Items from a data source
####################

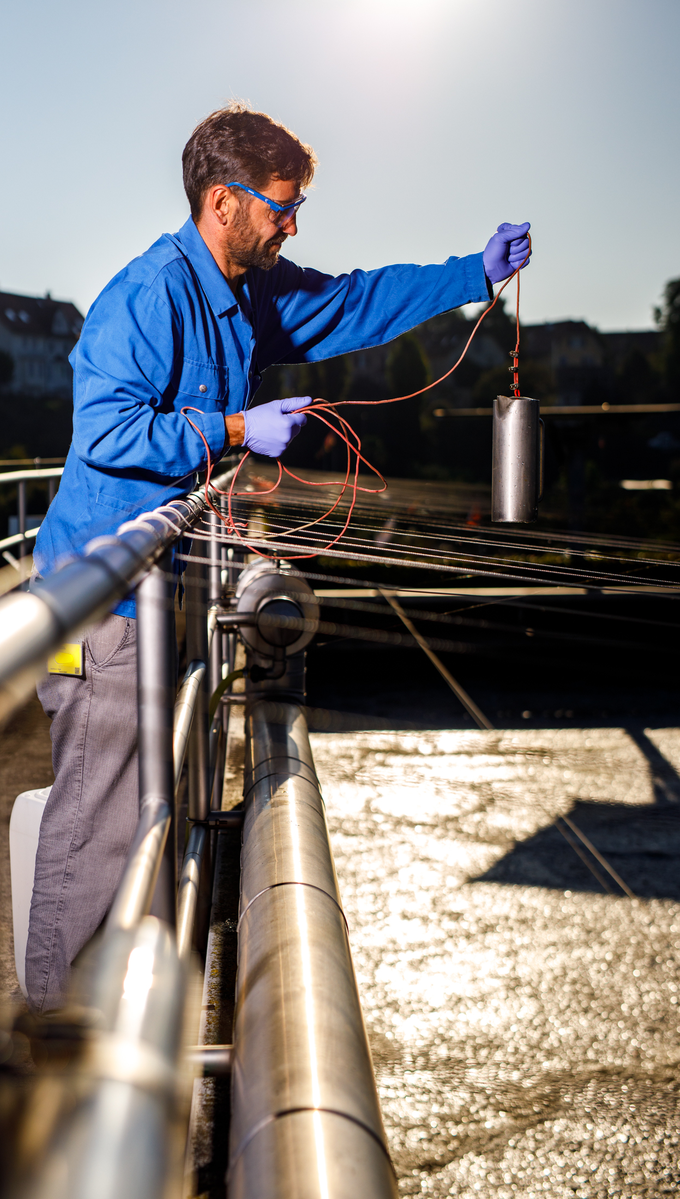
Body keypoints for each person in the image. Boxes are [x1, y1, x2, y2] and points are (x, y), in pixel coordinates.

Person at [26, 101, 531, 1012]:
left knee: (152, 787)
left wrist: (470, 271)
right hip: (97, 594)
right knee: (98, 805)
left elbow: (353, 301)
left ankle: (117, 989)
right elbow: (105, 429)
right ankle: (56, 1023)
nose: (292, 222)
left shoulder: (250, 291)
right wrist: (231, 426)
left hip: (163, 583)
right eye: (281, 206)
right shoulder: (150, 294)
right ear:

####################

» PROBLEM DETAILS: Output the records above verbatim. Pictures stay out.

» SOLVED EXERCISE:
Body keypoints for each person in the image. Boxes are [x1, y1, x2, y2] and points are (x, y), in pixel coordinates.

Person at [26, 101, 531, 1012]:
left knee: (152, 787)
left wrist: (470, 271)
right hip: (97, 594)
right knee: (98, 805)
left elbow: (353, 301)
left ankle: (117, 989)
right elbow: (105, 429)
right ankle: (56, 1023)
nose: (292, 222)
left shoulder: (250, 291)
right wrist: (231, 426)
left hip: (163, 583)
right eye: (281, 206)
right shoulder: (150, 294)
right ear:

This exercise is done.